Calling this file from terminal with: sh hello.sh 1.txt 2.txt 3.txt

List of errors i am getting:

hello.sh: line 13: row_1[0]=9: command not found
hello.sh: line 13: row_1[1]=15: command not found
hello.sh: line 13: row_1[2]=13: command not found
hello.sh: line 13: row_2[0]=12: command not found
hello.sh: line 13: row_2[1]=67: command not found
hello.sh: line 13: row_2[2]=63: command not found
hello.sh: line 13: row_3[0]=75: command not found
hello.sh: line 13: row_3[1]=54: command not found
hello.sh: line 13: row_3[2]=23: command not found
2

There are 2 answers

5
Gilles 'SO- stop being evil' On

In the assignment syntax, what is to the left of the equal sign must be either a variable name (when assigning to a scalar), or a variable name followed by a word in square brackets (when assigning to an array element). In your code, $ROW[$i]=$word doesn't match this syntax (there's a $ at the beginning, so it can't possibly be an assignment); it's just a word that happens to contain the character =.

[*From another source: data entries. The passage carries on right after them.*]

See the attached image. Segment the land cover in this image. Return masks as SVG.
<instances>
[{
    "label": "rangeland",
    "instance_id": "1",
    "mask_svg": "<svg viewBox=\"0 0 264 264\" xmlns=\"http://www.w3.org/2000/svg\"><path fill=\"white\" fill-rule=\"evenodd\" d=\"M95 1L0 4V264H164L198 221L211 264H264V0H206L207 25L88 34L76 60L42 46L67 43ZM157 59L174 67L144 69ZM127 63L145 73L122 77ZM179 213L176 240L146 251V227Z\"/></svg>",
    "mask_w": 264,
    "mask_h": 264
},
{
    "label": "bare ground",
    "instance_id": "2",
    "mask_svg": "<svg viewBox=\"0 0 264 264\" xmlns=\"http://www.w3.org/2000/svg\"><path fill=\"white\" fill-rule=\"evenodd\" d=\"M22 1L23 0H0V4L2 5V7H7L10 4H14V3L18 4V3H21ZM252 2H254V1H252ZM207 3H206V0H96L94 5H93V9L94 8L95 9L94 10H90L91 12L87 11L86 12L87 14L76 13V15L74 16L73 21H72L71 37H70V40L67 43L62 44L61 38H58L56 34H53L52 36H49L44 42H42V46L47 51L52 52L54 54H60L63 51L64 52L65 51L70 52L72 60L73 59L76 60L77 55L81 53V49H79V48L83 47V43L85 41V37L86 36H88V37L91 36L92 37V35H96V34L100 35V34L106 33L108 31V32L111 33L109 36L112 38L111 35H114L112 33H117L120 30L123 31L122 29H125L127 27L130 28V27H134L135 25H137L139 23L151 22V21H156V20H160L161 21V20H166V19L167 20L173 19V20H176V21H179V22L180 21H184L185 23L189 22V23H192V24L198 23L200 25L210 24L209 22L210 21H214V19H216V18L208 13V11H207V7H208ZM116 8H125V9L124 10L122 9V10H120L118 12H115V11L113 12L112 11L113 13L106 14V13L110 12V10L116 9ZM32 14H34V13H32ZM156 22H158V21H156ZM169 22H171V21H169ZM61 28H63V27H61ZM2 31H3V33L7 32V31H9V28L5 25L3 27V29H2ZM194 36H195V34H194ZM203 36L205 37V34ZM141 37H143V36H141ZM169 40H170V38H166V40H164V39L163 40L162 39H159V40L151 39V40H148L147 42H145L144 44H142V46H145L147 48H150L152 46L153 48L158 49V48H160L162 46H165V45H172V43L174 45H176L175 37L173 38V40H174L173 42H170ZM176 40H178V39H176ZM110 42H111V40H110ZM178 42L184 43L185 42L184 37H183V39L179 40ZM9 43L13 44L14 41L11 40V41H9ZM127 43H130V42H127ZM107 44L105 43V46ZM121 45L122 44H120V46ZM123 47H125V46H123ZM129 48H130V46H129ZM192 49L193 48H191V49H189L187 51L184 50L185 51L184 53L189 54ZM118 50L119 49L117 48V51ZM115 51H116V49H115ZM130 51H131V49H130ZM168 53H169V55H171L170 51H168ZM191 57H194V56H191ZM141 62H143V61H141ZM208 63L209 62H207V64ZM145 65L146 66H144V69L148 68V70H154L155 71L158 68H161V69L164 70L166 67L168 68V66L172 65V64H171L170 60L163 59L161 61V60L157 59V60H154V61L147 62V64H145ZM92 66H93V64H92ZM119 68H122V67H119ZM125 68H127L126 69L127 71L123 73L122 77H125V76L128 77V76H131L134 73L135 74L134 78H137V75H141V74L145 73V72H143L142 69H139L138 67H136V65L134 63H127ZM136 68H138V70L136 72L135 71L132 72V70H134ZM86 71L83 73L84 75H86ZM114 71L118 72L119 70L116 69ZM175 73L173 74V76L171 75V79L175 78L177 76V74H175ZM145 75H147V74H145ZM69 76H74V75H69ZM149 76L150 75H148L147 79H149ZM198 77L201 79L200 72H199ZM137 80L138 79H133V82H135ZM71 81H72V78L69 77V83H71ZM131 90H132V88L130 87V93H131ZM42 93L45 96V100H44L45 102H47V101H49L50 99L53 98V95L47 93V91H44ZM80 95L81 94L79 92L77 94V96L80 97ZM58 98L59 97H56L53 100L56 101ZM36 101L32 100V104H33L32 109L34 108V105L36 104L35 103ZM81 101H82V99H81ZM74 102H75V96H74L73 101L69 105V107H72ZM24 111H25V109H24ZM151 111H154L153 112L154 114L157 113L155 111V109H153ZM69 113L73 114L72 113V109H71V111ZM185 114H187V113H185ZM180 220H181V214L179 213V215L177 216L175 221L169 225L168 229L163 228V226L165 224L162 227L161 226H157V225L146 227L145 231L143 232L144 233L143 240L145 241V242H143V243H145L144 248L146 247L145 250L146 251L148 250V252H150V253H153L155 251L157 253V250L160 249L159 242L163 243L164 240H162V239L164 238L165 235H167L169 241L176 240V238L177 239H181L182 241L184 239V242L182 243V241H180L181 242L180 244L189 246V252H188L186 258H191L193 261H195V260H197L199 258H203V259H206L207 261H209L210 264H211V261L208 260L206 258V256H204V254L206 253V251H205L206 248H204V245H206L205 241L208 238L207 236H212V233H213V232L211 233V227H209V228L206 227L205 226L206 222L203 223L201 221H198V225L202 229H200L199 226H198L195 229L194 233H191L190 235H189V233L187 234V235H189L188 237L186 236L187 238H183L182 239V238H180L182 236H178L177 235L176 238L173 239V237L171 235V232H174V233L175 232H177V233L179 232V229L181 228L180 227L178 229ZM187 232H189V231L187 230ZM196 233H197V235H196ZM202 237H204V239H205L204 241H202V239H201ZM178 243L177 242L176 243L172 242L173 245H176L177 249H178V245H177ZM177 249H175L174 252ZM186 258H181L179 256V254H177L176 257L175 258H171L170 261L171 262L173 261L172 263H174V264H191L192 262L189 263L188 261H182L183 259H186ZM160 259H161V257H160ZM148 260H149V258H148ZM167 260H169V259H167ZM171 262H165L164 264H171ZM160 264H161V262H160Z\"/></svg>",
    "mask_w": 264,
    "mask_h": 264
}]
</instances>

In bash, you can use the declare builtin to assign to a variable whose name is the result of some computation such as a variable expansion. Note that unlike for a straight assignment, you do need double quotes around the value part to prevent word splitting and filename expansion on $word. Pass the option -g if you're doing the assignment in a function and you want the value to remain after the function returns.

declare -g $ROW[$i]="$word"

If you're running an old version of bash that doesn't have declare -g, you can use eval instead. This would be the method to use to assign to a dynamically-named variable in plain sh. Take care of quoting things properly: if ROW is e.g. row_1, then the string passed as the argument to eval must be row_1[$i]=$word (the shell command to parse and execute).

eval "$ROW[\$i]=\$word"
0
Charles Duffy On

The ideal way to do this with modern (bash 4.3+) syntax is thus:

load_array() {
  declare -n _load_array__row=$2
  declare -a _load_array__line
  _load_array__row=( )
  while read -r -a _load_array__line; do
    _load_array__row+=( "${_load_array__line[@]}" )
  done <"$1"
}

(The variable names are odd to reduce the chance of collisions with the calling function; the other answers you're given will have trouble if asked to load content into a variable named ROW or line, for instance, as they'll be referring to local variables rather than global ones in describing their destinations).


A similar mechanism compatible with bash 3.2 (the ancient release shipped by Apple), avoiding the performance hit associated with inner loops and the bugs associated with glob expansion (see what your original code does to a line containing *!) follows:

load_array() {
  local -a _load_array__array=( )
  local -a _load_array__line
  while read -r -a _load_array__line; do
    _load_array__array+=( "${_load_array__line[@]}" )
  done <"$1"
  eval "$2=( \"\${_load_array__array[@]}\" )"
}